Kaspersky Lab has been hit by a security bug affecting a wide range of its anti-virus products. The bug isn't limited to a particular platform, and can be exploited through several common protocols to take over a protected system.
Separately, security vendors warned that exploit code has begun circulating publicly for an unpatched flaw in Microsoft Office that was first disclosed in April. The exploit makes it easier for attackers to take advantage of the hole, which, like the Kaspersky flaw, could allow attackers to take over a system.
Meanwhile, Cisco is touting a new system designed to offer quick fixes for new vulnerabilities 15 minutes after the security community discovers them.
The Kaspersky flaw is in an Anti-virus Library used to parse CAB files. It could be exploited via protocols such as SMTP, SMB, HTTP and FTP, according to an advisory from Alex Wheeler, who discovered the flaw.
The problem has been confirmed in version 220.127.116.11 of the CAB scanning library, and probably affects other versions as well, security researchers said. The products affected include Kaspersky Anti-Virus 4.x, Kaspersky Anti-Virus 5.x and Kaspersky SMTP-Gateway 5.x.
"Due to the library?s OS-independent design and core functionality, it is likely this vulnerability affects a substantial portion of Kaspersky?s gateway, server, and client anti-virus enabled product lines on most platforms," Wheeler said in the advisory.
No official patch is yet available, according to researchers. FrSIRT, the French Security Incident Response Team, said the flaw was "critical".
The Office exploit is circulating as a Microsoft Access file, which, when run, can take over a system. Microsoft said it is aware of the flaw and is considering issuing a patch. The bug is a memory handling error in the Microsoft Jet Database Engine and can be triggered by parsing database files, according to security vendor Secunia.

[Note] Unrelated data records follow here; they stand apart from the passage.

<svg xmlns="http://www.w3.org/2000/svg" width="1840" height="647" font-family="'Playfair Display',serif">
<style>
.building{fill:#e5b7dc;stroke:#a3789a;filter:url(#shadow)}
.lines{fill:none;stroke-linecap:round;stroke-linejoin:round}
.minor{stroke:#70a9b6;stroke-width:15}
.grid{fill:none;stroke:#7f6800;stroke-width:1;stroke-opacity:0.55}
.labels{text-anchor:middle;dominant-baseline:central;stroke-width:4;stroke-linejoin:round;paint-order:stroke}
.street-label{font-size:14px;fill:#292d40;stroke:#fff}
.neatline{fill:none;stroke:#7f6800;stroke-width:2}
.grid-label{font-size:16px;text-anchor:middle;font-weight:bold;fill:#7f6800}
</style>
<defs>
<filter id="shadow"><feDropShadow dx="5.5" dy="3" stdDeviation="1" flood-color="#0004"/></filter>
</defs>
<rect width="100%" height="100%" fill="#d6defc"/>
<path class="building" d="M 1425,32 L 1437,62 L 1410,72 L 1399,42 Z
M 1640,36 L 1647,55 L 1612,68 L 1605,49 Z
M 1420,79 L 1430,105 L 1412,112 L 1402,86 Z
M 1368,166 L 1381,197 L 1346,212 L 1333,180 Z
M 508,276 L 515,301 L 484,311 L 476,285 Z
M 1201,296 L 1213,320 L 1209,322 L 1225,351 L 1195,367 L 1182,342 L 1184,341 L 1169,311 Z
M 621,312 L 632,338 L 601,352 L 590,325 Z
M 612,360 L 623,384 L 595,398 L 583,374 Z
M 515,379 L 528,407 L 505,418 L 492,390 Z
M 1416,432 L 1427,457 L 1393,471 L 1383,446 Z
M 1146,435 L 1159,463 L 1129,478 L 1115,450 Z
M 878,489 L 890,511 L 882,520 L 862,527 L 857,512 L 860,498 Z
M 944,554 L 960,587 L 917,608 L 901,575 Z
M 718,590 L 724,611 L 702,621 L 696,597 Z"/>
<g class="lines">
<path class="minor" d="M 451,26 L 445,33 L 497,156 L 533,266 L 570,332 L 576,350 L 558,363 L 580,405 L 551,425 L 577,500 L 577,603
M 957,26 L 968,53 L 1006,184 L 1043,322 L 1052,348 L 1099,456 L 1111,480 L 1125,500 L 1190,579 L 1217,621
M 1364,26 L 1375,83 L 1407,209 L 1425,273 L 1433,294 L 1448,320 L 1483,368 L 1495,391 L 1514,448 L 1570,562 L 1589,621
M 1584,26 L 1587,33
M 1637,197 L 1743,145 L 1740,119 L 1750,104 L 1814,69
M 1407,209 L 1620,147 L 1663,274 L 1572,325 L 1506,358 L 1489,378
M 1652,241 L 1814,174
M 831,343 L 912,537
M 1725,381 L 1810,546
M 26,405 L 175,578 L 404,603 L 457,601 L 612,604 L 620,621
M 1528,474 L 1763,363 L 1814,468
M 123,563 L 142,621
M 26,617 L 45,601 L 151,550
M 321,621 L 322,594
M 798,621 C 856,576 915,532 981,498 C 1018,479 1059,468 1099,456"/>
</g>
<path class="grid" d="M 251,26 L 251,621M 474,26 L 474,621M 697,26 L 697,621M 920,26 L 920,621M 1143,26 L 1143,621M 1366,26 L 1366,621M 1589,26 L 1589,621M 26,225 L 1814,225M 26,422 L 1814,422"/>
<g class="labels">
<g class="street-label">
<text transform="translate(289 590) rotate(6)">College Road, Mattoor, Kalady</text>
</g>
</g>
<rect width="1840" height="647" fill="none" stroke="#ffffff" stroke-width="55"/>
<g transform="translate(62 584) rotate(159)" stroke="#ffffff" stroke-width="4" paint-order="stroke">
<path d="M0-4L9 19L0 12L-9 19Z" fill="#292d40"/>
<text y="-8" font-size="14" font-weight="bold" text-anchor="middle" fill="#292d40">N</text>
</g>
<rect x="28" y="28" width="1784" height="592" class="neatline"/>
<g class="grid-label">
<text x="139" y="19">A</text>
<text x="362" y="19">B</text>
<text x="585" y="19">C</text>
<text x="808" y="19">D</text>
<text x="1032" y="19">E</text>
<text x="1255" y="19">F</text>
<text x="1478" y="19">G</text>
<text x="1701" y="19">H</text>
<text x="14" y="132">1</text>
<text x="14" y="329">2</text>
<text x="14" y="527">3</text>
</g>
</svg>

Cisco is better known as the dominant enterprise networking company, but has launched an Incident Control System (ICS) linked to Trend Micro's TrendLabs research service.
Cisco's ICS appliance, to be available this month, will get a quick policy-based fix for newly discovered vulnerabilities and attacks within 15 minutes of their detection by TrendLabs, Cisco said. A more fine-tuned fix is to be distributed after 90 minutes.
Cisco said it will first roll out the appliance in manual mode, allowing administrators to choose whether to implement any given quick-fix. Some policy changes could disrupt corporate networks by, for example, blocking important ports, Cisco said.
On Wednesday, security researchers warned that a similarly critical hole had cropped up in Symantec Antivirus Scan Engine. A bug in the handling of malformed HTTP requests could allow attackers to execute malicious code and take over a system, according to iDefense. Versions of the Scan Engine before 4.3.12 are affected.